Purdue's VR research could make it useful for more than just gaming

Simplifying access to virtual reality will help it achieve mainstream adoption.

Digital glitch effect in abstract virtual reality. Man wearing vr glasses. Vector illustration
Shutterstock

Researchers at Purdue University have found a way to simplify, and perhaps even bring to the mainstream, local multiple player virtual reality. The university's Coterie virtual reality system took on the fairly daunting task of computing high-resolution scenes while also delivering on quality-of-experience (QoE) for multiple users.
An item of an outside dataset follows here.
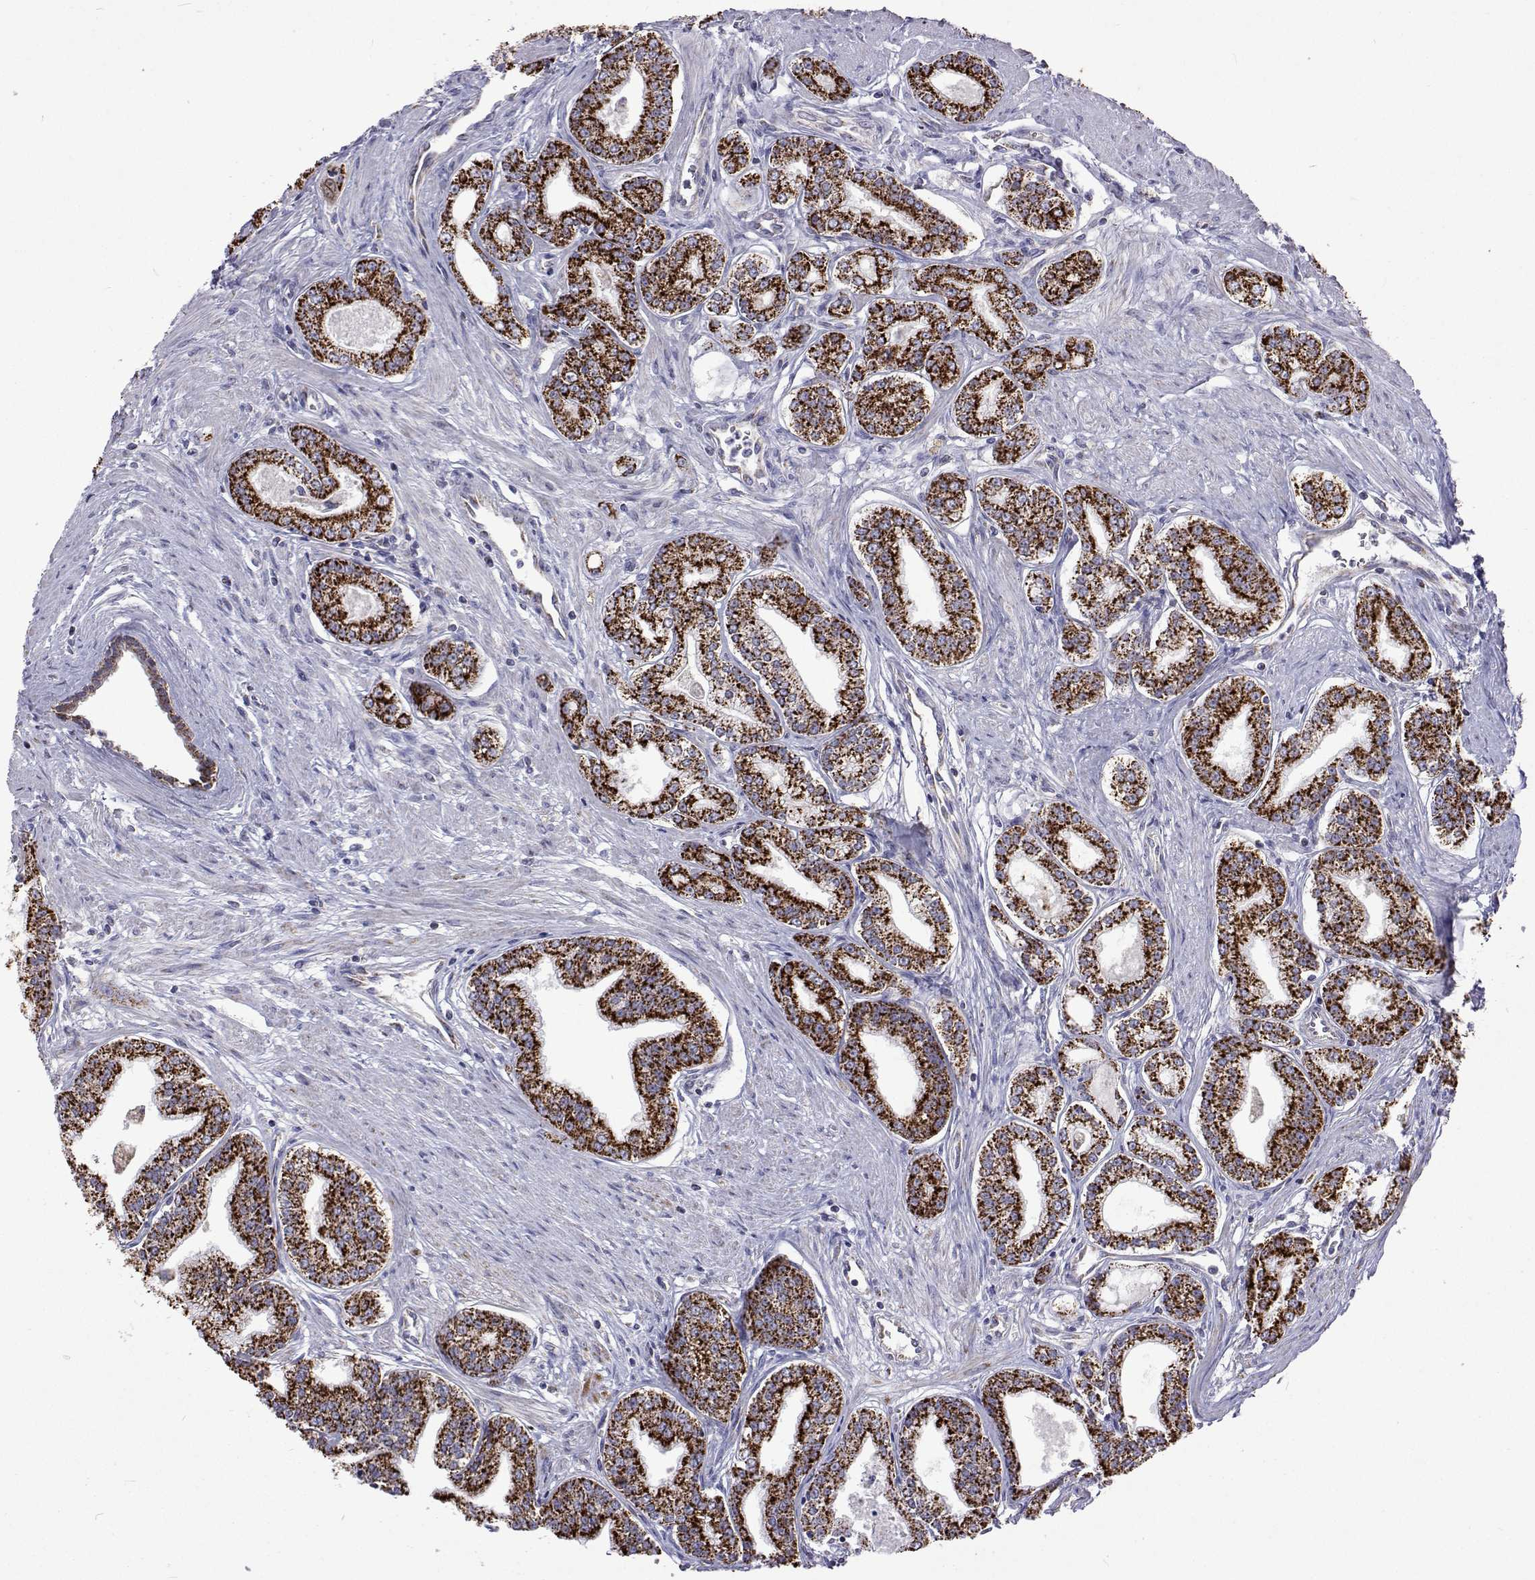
{"staining": {"intensity": "strong", "quantity": ">75%", "location": "cytoplasmic/membranous"}, "tissue": "prostate cancer", "cell_type": "Tumor cells", "image_type": "cancer", "snomed": [{"axis": "morphology", "description": "Adenocarcinoma, NOS"}, {"axis": "topography", "description": "Prostate"}], "caption": "The histopathology image exhibits staining of prostate cancer (adenocarcinoma), revealing strong cytoplasmic/membranous protein expression (brown color) within tumor cells. (DAB (3,3'-diaminobenzidine) = brown stain, brightfield microscopy at high magnification).", "gene": "MCCC2", "patient": {"sex": "male", "age": 71}}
To that end, researchers studied the frame-to-frame motion, latency, and possible delays in scenarios where there were up to 10 players in one app.

This is great news for anyone invested in virtual reality. If Purdue's research can be applied to settings beyond the academic world, it opens up doors to virtual reality advances in medicine, surgical training, education, business enterprises, and more.

Is virtual reality ready to go mainstream? — Slowly but surely, virtual reality is dipping its toes in mainstream waters. Increasing affordability, hardware flexibility, and content have begun to sell the masses on the necessity of a VR headset. With the help of Purdue's research, the applications for VR expand greatly. Researchers were able to handle heavy computation — basically how these machines process foreground and background data for users — without using excessive power.

In its official press release, Purdue notes that this new research tackles heavy computation "between the smartphone and an edge server over Wi-Fi in a way that drastically reduces the load on the smartphone while allowing the sub frames rendered on both to be merged into the final frame within 16ms, satisfying the VR QoE."

Purdue University

A+ for Purdue — "Our technology opens the door for enterprise applications such as employee training, collaboration and operations, healthcare applications such as surgical training, as well as education and military applications," says Y. Charlie Hu, one of the researchers for the project. "You could have multiple doctors and healthcare professionals interacting in a VR operating room." In fact, Purdue's team is interested in talking to licensing partners to bring real-world applications of this research into our not-too-distant future.